Before I lead you astray with my layman’s knowledge, I must admit, I’m not a professional food critic, connoisseur of fine cuisine, purveyor of exquisite culinary fare or a Julliard’s trained chef but, I know a good sauce when I taste it.

A long-standing feud amongst North Carolinians, which seems to have raged longer than any skirmish the ancient Romans ever had with, well, anyone, is which pork BBQ sauce is better, a peppery vinegar saline swill or a sweet tomato and molasses dressing.

This somewhat dysfunctional, but saucy debate, has ruined many friendships and a couple marriages over the years. Out of respect for all pit masters and weekend swine warriors from Murphy to Manteo, I’ll remain neutral in this debate as to which sauce I prefer. I don’t have the courage to confess nor the time to read the nasty comments I’d receive from the opposing team. However, for the uneducated reader, this is serious and saucy business. Serious enough I feel it’s time we resolve our differences, kiss and make up, cool the coals, and practice a little active listening or otherwise, we may all be looking down the proverbial barrel of a sweet and tart civil war swirling in our tea glass. Right, when pigs fly. I get it.
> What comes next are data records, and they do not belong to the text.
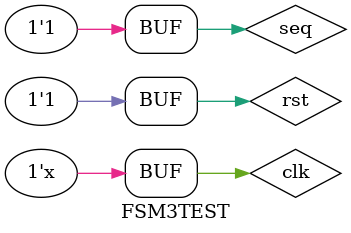
<source format=v>
`timescale 1ns / 1ps


module FSM3TEST;

	// Inputs
	reg seq;
	reg clk;
	reg rst;

	// Outputs
	wire dout;

	// Instantiate the Unit Under Test (UUT)
	FSM3 uut (
		.seq(seq), 
		.clk(clk), 
		.rst(rst), 
		.dout(dout)
	);

	initial begin
		// Initialize Inputs
		seq = 0;
		clk = 0;
		rst = 0;
		end

		// Wait 100 ns for global reset to finish
		always #100 clk=~clk;
		initial begin
		#100 rst=1'b0;seq=2'b00;
		#100 rst=1'b1;seq=2'b01;
		#100 rst=1'b0;seq=2'b10;
		#100 rst=1'b1;seq=2'b11;
        
		// Add stimulus here

	end
      
endmodule


</source>
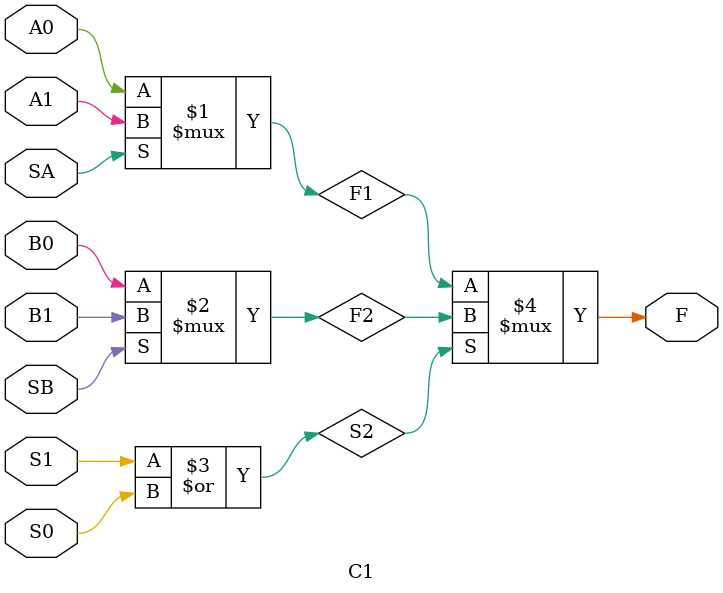
<source format=v>
module C1(
    input A0, A1, SA,
    input B0, B1, SB,
    input S0, S1,
    output F
);
    wire F1, F2, S2;

    assign F1 = SA ? A1 : A0;
    assign F2 = SB ? B1 : B0;
    assign S2 = S1 | S0;
    assign F = S2 ? F2 : F1;
endmodule
</source>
I saw a t-shirt once depicting the Ol’ North State with an epic fissure slicing our precious piece of real estate heaven in half with the words, “tomato” to the west and “vinegar” to the east. My heart skipped a beat. My brow began to sweat. I thought, could this one little woven, unfettered piece of fabric, seemingly harmless garment be the fuel that rekindles the fire leading us into BBQ armageddon? Well folks, no surprise, this fire has been burning for what my Mother would call a “month of Sundays”. As long as whole hogs have been grilled over hot coals, so this debate has raged.

A word to the wise, make sure you’re in the right jurisdiction when you proclaim your allegiance lest you be accosted by an ol’ pit boss in overhauls wielding a sauce brush. There have been debates, rallies, cook-offs, contests, backyard brawls and an occasional healing at the local Holy Pentecostal Church, only for those, of course, who had to be exorcised for the notion that vinegar was the best concoction for pork consumption, when it’s really tomatoes, or vice versa.

Whichever flavor pleases your palate, be proud. However, as Grand-momma used to say, “pride cometh before the fall”.

Honestly, I enjoy both and feel uncompelled to argue. I also enjoy sweet tea but, for as long as I’ve lived in the South, I’ve never heard anyone argue over which is better, sweet or unsweet. That’s just plain unnatural.

So, whatever flavor causes your tongue to arise from it’s dull existence, be encouraged, there are many great pork patriots who’ve come before us who fought for our right to choose the dressing which tempts our taste buds.

Not to be an Eeyore but, I presume the flame of passion, which causes us to take sides, will never be extinguished. However, I wish for a kinder, gentler state where we, as North Carolinians, will all get along, take a collective deep breath and relax with our forks in hand. Let’s take off our rubber gloves, put down our sauce brushes and hide our secret BBQ brew long enough for one big virtual hug. I truly believe with the right amount of understanding and a few group therapy sessions, we may all one day begin to see better our opponent’s point of view.

When pigs fly? Oh, yeah, right! But what a glorious day it would be.